Peeter Joot's (OLD) Blog.

Math, physics, perl, and programming obscurity.

Stirling’s like approximation for log factorial

Posted by peeterjoot on December 24, 2012

[Click here for a PDF of this post with nicer formatting]


Back in my undergrad days, I rarely took notes, since most of what we covered was in the text books. The only notes I’d taken from the course where we did some thermodynamics was half an 8\, 1/2 \times 11 scrap paper with a simple Stirling like approximation for \ln N! (sitting in my old text [1]).
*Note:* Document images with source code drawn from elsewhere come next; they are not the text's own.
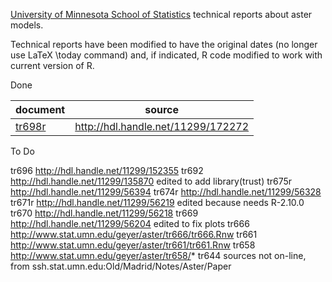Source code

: [University of Minnesota School of Statistics](https://cla.umn.edu/statistics)
technical reports about aster models.

Technical reports have been modified to have the original dates (no
longer use LaTeX \today command) and, if indicated, R code modified
to work with current version of R.

Done

| document | source |
|----------|--------|
| [tr698r](https://raw.githubusercontent.com/cjgeyer/AsterTR/main/tr698/tr698r.pdf) | http://hdl.handle.net/11299/172272 |

To Do

tr696  http://hdl.handle.net/11299/152355
tr692  http://hdl.handle.net/11299/135870 edited to add library(trust)
tr675r http://hdl.handle.net/11299/56394
tr674r http://hdl.handle.net/11299/56328
tr671r http://hdl.handle.net/11299/56219 edited because needs R-2.10.0
tr670  http://hdl.handle.net/11299/56218
tr669  http://hdl.handle.net/11299/56204 edited to fix plots
tr666  http://www.stat.umn.edu/geyer/aster/tr666/tr666.Rnw
tr661  http://www.stat.umn.edu/geyer/aster/tr661/tr661.Rnw
tr658  http://www.stat.umn.edu/geyer/aster/tr658/*
tr644  sources not on-line, from ssh.stat.umn.edu:Old/Madrid/Notes/Aster/Paper
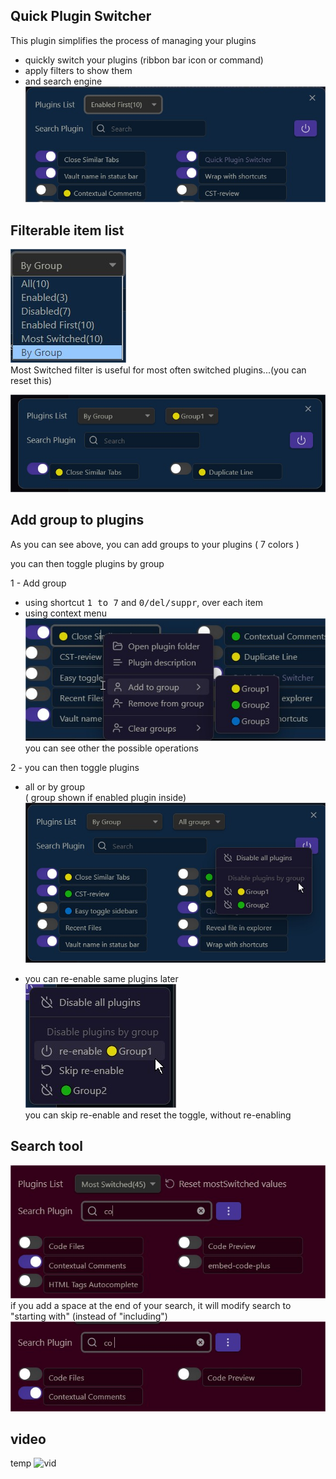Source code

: ## Quick Plugin Switcher

This plugin simplifies the process of managing your plugins    

- quickly switch your plugins (ribbon bar icon or command)  
- apply filters to show them  
- and search engine
![ribbon access](ribbon_access.jpg)

## Filterable item list    

![filters](filters.jpg)  
Most Switched filter is useful for most often switched plugins...(you can reset this)  

![filters](show_by_group.jpg)

## Add group to plugins

As you can see above, you can add groups to your plugins ( 7 colors )

you can then toggle plugins by group  

1 - Add group
  - using shortcut <kbd>1 to 7</kbd> and <kbd>0/del/suppr</kbd>, over each item
  - using context menu
![filters](item_context_menu.jpg)  
you can see other the possible operations  

2 - you can then toggle plugins  
  
- all or by group   
( group shown if enabled plugin inside)  
![filters](toggle-plugins-by-group.jpg)

- you can re-enable same plugins later
![filters](re-enable.jpg)  
you can skip re-enable and reset the toggle, without re-enabling

## Search tool

![search](search.jpg)
if you add a space at the end of your search, it will modify search to "starting with" (instead of "including")
![search_space](search_space.jpg)

## video

temp
![vid](demo.gif)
Here it is


First write the factorial in product form

\begin{aligned}N! = \Pi_{k = 0}^{N-1} (N - k).\end{aligned} \hspace{\stretch{1}}(1.2.1)

so that it’s logarithm is a sum

\begin{aligned}\ln N! = \sum_{k = 0}^{N-1} \ln( N - k ).\end{aligned} \hspace{\stretch{1}}(1.2.2)

We can now derivatives of both sides with respect to N, ignoring the fact that N is a discrete variable. For the left hand side, writing f = N!, we have

\begin{aligned}\frac{d \ln f }{dN} = \frac{1}{{f}} \frac{d f}{dN}.\end{aligned} \hspace{\stretch{1}}(1.2.3)

Now for the right hand side

\begin{aligned}\frac{d}{dN} \sum_{k = 0}^{N-1} \ln( N - k ) = \sum_{k = 0}^{N-1} \frac{1}{{ N - k }}\approx\int_{0}^{N-1} \frac{dk}{ N - k }= \int_{N}^{1} \frac{-du}{ u }= \ln N - \ln 1 = \ln N\end{aligned} \hspace{\stretch{1}}(1.2.4)

Merging 1.2.3 and 1.2.4 into two differentials, and integrating we have

\begin{aligned}\frac{df}{f} \approx \ln N dN.\end{aligned} \hspace{\stretch{1}}(1.2.5)

Observing that

\begin{aligned}(x \ln x -x)' = x \frac{1}{{x}} + \ln x - 1 = \ln x,\end{aligned} \hspace{\stretch{1}}(1.2.6)

we have

\begin{aligned}\ln N! \approx N \ln N - N + C.\end{aligned} \hspace{\stretch{1}}(1.2.7)

Even though we are interested in large N, we note that with N = 1 we have

\begin{aligned}0 = -1 + C,\end{aligned} \hspace{\stretch{1}}(1.2.8)

but this is small compared to N for large N, so we have

\begin{aligned}\boxed{\ln N! \approx \ln N^N - N}\end{aligned} \hspace{\stretch{1}}(1.2.9)

Expontiating, this is

\begin{aligned}\boxed{N! \approx N^N e^{-N}}.\end{aligned} \hspace{\stretch{1}}(1.2.10)

I think that our Professor’s point at the time was that when we only care about the logarithm of N! we can get away with 1.2.9, and can avoid the complexity and care required to do a proper Stirling’s approximation.


[1] C. Kittel and H. Kroemer. Thermal physics. WH Freeman, 1980.